As far as I can tell, the research is deeply flawed, based on inaccurate assumptions, incomplete and surely, illegal. If you discount the assumption that 60% will simply move to income based ESA, which I believe is just not true, it is a damning look into what passes for parliamentary research in our so called democracy.


  1. Well I've already been asked if I'd consider a divorce to keep a roof over my child's head, so it's certainly something couples are seriously floating as an option.

  2. It estimates that 60% will simply switch to income based ESA and not be affected. This is absolutely ridiculous, pie-in the sky rubbish. I have absolutely no idea how they can make this claim.

    It MIGHT be true, but only if it were based on the number of people currently receiving Incapacity Benefit (contributions-based) topped up by Income Support (which is means tested). And if it were I would have thought they'd have explained that.

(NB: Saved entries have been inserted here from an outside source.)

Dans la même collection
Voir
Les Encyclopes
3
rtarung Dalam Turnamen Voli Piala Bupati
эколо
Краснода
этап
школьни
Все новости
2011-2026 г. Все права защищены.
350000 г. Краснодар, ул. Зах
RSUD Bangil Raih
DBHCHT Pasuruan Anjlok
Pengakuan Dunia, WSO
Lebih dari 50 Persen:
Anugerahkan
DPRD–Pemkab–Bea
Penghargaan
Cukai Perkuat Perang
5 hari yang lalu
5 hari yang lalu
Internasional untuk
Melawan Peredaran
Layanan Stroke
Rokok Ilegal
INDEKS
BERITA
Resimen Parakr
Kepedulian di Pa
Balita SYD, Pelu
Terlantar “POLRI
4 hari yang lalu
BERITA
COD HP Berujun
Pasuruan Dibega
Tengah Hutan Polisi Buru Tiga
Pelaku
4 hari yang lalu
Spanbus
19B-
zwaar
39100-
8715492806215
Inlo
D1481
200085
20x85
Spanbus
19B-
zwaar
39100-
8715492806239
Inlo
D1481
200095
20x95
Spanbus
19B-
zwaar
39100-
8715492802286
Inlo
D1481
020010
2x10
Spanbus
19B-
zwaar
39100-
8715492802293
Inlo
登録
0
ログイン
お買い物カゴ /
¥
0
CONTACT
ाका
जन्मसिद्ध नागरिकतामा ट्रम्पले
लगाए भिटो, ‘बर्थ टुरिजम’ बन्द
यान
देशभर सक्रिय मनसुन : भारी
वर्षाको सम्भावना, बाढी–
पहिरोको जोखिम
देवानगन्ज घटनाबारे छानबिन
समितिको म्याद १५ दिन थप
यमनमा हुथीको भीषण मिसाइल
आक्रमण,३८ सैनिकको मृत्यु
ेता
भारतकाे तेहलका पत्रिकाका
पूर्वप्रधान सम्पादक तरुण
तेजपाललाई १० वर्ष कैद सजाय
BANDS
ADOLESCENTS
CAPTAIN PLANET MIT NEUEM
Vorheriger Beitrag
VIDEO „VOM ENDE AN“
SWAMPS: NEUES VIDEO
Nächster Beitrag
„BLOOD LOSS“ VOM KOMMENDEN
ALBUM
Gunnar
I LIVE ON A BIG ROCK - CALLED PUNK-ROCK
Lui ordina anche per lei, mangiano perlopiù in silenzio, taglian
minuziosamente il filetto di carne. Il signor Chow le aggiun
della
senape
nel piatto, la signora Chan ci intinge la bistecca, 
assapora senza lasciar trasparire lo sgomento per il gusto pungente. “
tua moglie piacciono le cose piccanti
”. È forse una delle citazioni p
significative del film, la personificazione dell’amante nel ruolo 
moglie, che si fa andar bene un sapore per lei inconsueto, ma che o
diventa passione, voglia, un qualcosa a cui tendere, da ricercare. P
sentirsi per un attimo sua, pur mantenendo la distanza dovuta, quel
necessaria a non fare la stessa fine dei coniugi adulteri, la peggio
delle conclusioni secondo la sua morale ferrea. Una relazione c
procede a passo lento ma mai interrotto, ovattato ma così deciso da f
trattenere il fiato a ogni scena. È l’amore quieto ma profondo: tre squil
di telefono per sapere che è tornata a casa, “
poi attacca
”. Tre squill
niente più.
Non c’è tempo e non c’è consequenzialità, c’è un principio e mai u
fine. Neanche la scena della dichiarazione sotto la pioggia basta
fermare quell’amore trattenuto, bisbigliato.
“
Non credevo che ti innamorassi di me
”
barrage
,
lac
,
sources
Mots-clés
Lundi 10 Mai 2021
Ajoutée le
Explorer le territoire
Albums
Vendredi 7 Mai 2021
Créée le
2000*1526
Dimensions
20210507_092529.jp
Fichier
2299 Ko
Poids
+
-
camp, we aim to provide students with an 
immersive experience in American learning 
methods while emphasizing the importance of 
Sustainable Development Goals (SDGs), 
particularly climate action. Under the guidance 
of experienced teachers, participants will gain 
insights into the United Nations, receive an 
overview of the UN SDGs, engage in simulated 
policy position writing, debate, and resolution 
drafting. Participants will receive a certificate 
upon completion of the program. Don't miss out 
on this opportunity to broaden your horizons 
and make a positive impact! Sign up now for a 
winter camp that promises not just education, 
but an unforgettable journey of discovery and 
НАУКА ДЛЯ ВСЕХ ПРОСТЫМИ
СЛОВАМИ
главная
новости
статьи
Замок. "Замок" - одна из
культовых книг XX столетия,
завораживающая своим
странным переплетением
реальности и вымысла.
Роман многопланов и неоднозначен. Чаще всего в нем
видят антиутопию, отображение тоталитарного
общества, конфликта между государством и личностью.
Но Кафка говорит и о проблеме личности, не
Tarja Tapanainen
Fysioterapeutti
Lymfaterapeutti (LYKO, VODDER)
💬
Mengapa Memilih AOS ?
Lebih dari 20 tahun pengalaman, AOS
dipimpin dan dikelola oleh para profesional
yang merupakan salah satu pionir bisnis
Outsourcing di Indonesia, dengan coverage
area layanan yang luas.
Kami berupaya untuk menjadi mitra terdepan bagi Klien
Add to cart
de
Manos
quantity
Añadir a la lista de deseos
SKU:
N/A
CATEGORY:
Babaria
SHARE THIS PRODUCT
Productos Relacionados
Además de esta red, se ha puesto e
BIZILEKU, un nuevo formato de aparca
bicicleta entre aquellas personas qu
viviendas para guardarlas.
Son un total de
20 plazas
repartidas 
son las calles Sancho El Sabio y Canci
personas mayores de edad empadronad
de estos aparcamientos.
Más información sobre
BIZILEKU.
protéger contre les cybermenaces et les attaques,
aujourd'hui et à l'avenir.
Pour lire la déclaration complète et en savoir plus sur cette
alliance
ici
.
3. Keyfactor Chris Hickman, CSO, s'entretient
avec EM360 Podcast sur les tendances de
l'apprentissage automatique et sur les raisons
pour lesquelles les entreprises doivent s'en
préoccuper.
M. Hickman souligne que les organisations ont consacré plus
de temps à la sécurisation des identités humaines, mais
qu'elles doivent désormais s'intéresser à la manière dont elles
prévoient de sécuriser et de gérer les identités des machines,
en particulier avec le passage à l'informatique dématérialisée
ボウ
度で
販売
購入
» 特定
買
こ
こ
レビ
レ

  3. I came across it a while ago -- wish I'd known you were looking for it! The impact assessment can basically be summed up as 'they're disabled, if they can't be cured and they can't be bothered to find a job, then they deserve everything they get'

    They didn't really discuss the consequences for people in my position - single with savings. If my disability doesn't allow me to get back into employment then it basically means I have to sacrifice the vast majority of the money I've managed to put aside through 20-odd years of employment. Effectively the message it gives is that if you're disabled, don't bother saving, the government will simply take it off you when your disability catches up with your ability to work -- so screw saving and live for the now!

    Which somehow doesn't seem entirely in line with all that Tory dogma about fiscal responsibility and investing in the future.....

  4. Just as an incidental, people might like this little positive article on one of America's leading progressive sites:

    Didn't know where else to post it, sorry. I've nothing to say on the above blog post that I haven't said already, except thanks for writing it Sue.

  5. The UK official position is that at least 1 in 5 and from some reports 1 in 4 of the population were covered by the definition of disability in the DDA and the Equality Act has a slightly wider definition, so 1 in 7 is actually a gross underestimate.

  6. Ah, but David you have to remember that it's "people on earth". Yes in the UK (and US) it's about 1 in 5. But you have to take into account countries that don't have our medical care. In this country people survive accidents and illnesses but are left impaired. There are places in the world where people would die.

  7. I can't remember the exact details or numbers, but I'm reasonably sure that research suggests the majority of disabled people in the world are in developing countries (where impairment is often less easily treated than in the minority world, and therefore more likely to become permanent). I can try to find the evidence when I'm up and about.